- **EXERCISE**: Report how many lines in the records below hold the word "Elim". Add nothing to the number.

(Data records)
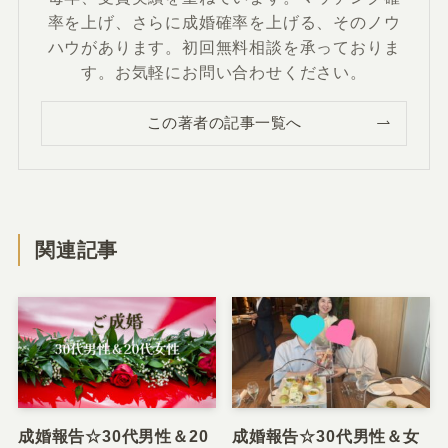
率を上げ、さらに成婚確率を上げる、そのノウ
ハウがあります。初回無料相談を承っておりま
す。お気軽にお問い合わせください。
この著者の記事一覧へ
関連記事
成婚報告☆30代男性＆20
成婚報告☆30代男性＆女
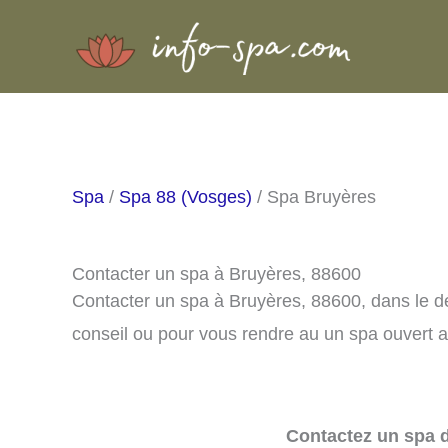
Aller
au
contenu
Spa
/
Spa 88 (Vosges)
/ Spa Bruyères
Contacter un spa à Bruyères, 88600
Contacter un spa à Bruyères, 88600, dans le 
conseil ou pour vous rendre au un spa ouvert a
Contactez un spa d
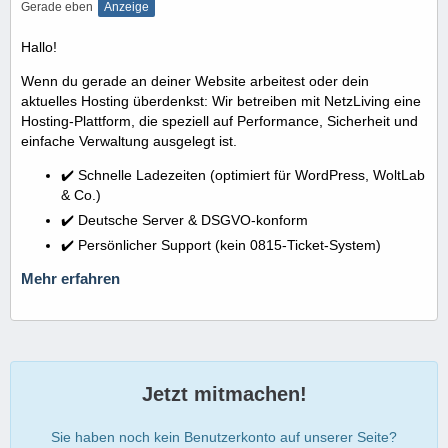
Gerade eben
Anzeige
Hallo!
Wenn du gerade an deiner Website arbeitest oder dein
aktuelles Hosting überdenkst: Wir betreiben mit NetzLiving eine
Hosting-Plattform, die speziell auf Performance, Sicherheit und
einfache Verwaltung ausgelegt ist.
✔️ Schnelle Ladezeiten (optimiert für WordPress, WoltLab
& Co.)
✔️ Deutsche Server & DSGVO-konform
✔️ Persönlicher Support (kein 0815-Ticket-System)
Mehr erfahren
Jetzt mitmachen!
Sie haben noch kein Benutzerkonto auf unserer Seite?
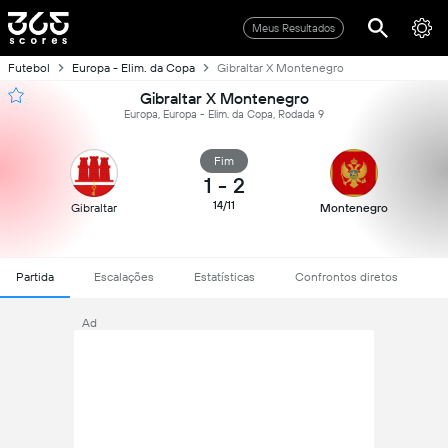
Meus Resultados
Futebol
Europa - Elim. da Copa
Gibraltar X Montenegro
Gibraltar X Montenegro
Europa, Europa - Elim. da Copa, Rodada 9
Fim
1
-
2
14/11
Gibraltar
Montenegro
Partida
Escalações
Estatísticas
Confrontos diretos
Ad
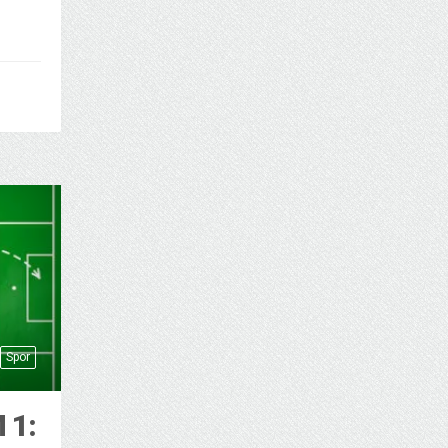
Spor
 1:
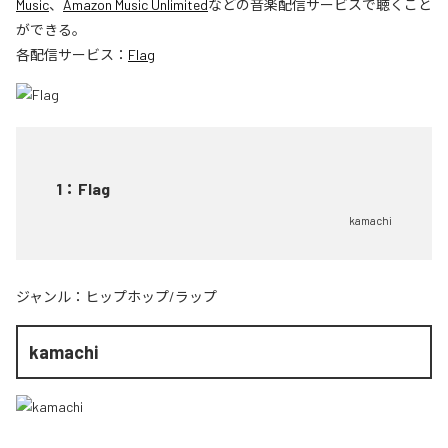
Music
、
Amazon Music Unlimited
などの音楽配信サービスで聴くこと
ができる。
各配信サービス：
Flag
1
：
Flag
kamachi
ジャンル：
ヒップホップ/ラップ
kamachi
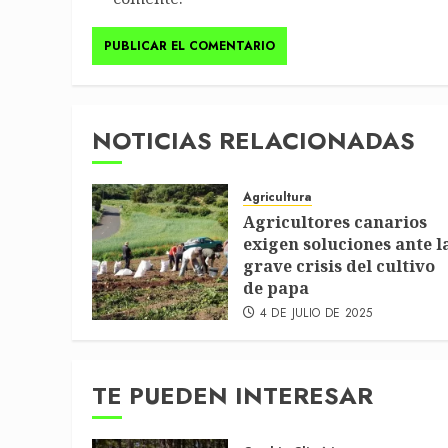
NOTICIAS RELACIONADAS
Agricultura
Agricultores canarios
exigen soluciones ante l
grave crisis del cultivo
de papa
4 DE JULIO DE 2025
TE PUEDEN INTERESAR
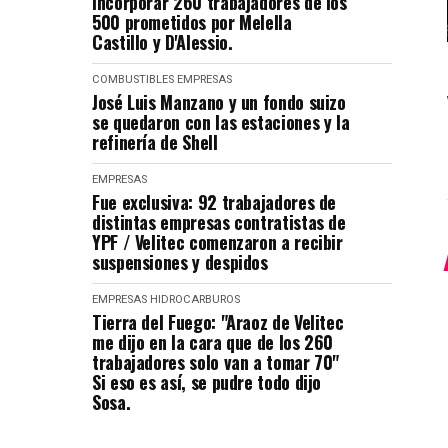
Incorporar 260 trabajadores de los
500 prometidos por Melella
Castillo y D'Alessio.
COMBUSTIBLES
EMPRESAS
José Luis Manzano y un fondo suizo
se quedaron con las estaciones y la
refinería de Shell
EMPRESAS
Fue exclusiva: 92 trabajadores de
distintas empresas contratistas de
YPF / Velitec comenzaron a recibir
suspensiones y despidos
EMPRESAS
HIDROCARBUROS
Tierra del Fuego: "Araoz de Velitec
me dijo en la cara que de los 260
trabajadores solo van a tomar 70"
Si eso es así, se pudre todo dijo
Sosa.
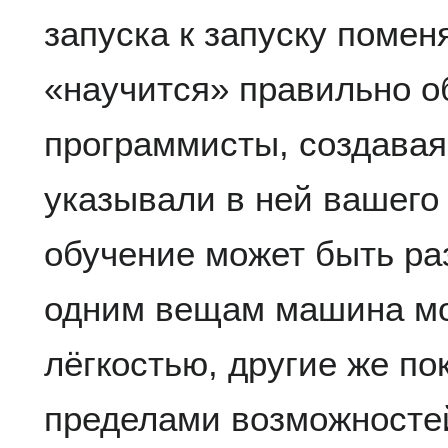
запуска к запуску помен
«научится» правильно о
программисты, создавая
указывали в ней вашего
обучение может быть раз
одним вещам машина мо
лёгкостью, другие же по
пределами возможносте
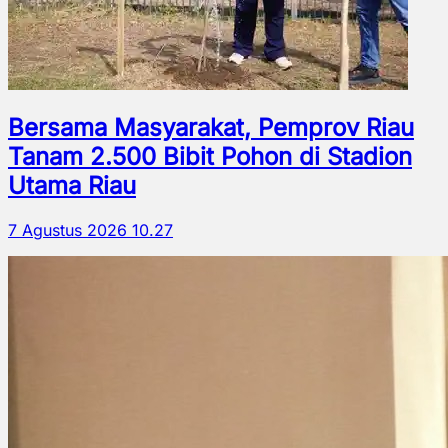
Bersama Masyarakat, Pemprov Riau
Tanam 2.500 Bibit Pohon di Stadion
Utama Riau
7 Agustus 2026 10.27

- **YOUR RESPONSE**: 2